Think of readiness in terms of your material, your memory, and your mindset.

Material. Have gospel material with you if possible.
Memory. Memorize Bible verses, good conversation starters, and methods for connecting with and ministering to others.
Mindset: Think about questions you will ask and what you will say if an opportunity presents itself. For example, if your child’s ball game is on Sunday afternoon, ask others if they had to miss church. Ask others where they go to church. If you meet someone struggling in their marriage, ask them if they are praying. Ask them if they believe God has a plan for them. Ask them if you can pray for them.

Be Patient

Engage out of love. Focus on caring before curing. God will cure by his Spirit in his timing. We are called to care for others and look for open doors.

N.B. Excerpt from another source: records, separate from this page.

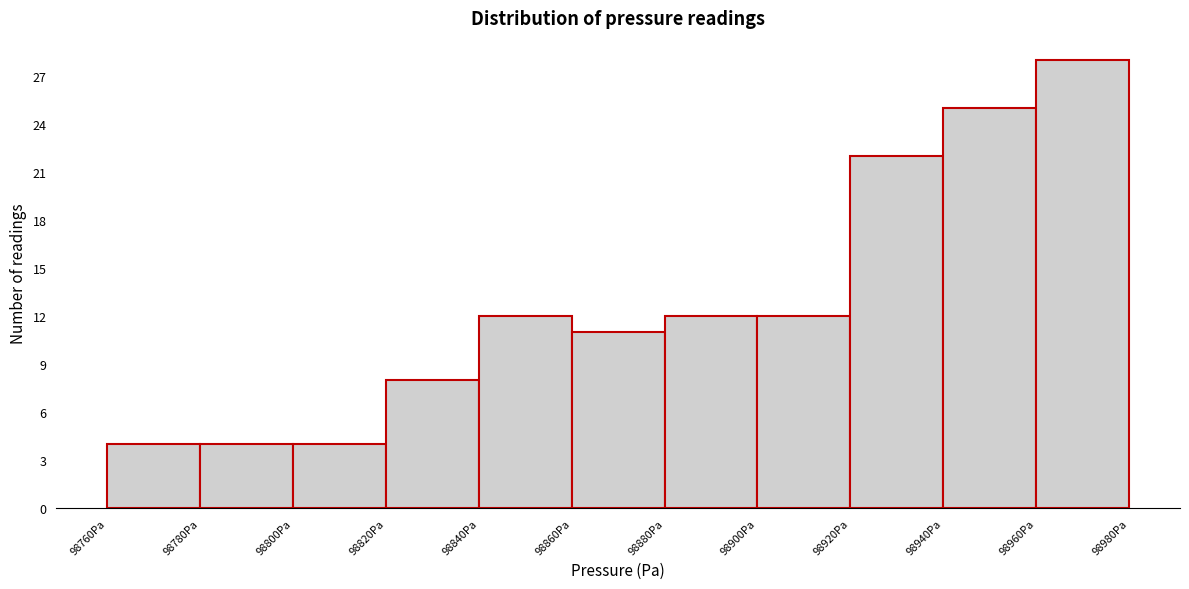

Reading left to right, list every bar in this chart as the range it spans on the x-axis followed by its height. The values are not printed on the chart, so give them approximately, as read against the axis.

98760 to 98780: 4
98780 to 98800: 4
98800 to 98820: 4
98820 to 98840: 8
98840 to 98860: 12
98860 to 98880: 11
98880 to 98900: 12
98900 to 98920: 12
98920 to 98940: 22
98940 to 98960: 25
98960 to 98980: 28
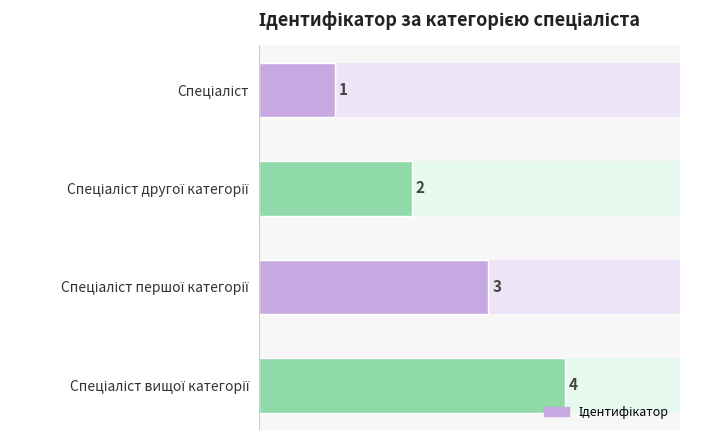

What is the sum of all values?

10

We tend to get frustrated because we want instantaneous results, yet God wants faithful laborers who will patiently sow seed.

 Henri Nouwen said it this way: 

Our tendency is to run away from the painful realities or to try and change them as soon as possible. But cure without care makes us into rulers, controllers, manipulators, and prevents a real community from taking shape. Cure without care makes us preoccupied with quick changes, impatient and unwilling to share each other’s burden. And so cure can often become offending instead of liberating. It is therefore not so strange that cure is not seldom refused by people in need. Not only have individuals refused help when they did not sense a real care, but also oppressed nations have declined medicine and food when they realized that it was better to suffer than to lose self-respect by accepting a gift out of a non-caring hand. (Out of Solitude, 37).

Be Yourself

We shouldn’t try to be anyone else. We shouldn’t be fake. We are not Bible salespeople (unless you actually are). We are wonderfully made as we are, and God has fully equipped us to fulfill his calling in our lives and to reach the people he has placed in our path.

We do not need more church “programming”; we need more believers engaging our world.

If we can live out this vision of ministry presented throughout the Scriptures, it will revolutionize our past-times, our online activities, our recreation, our social interactions, and the way we view our world.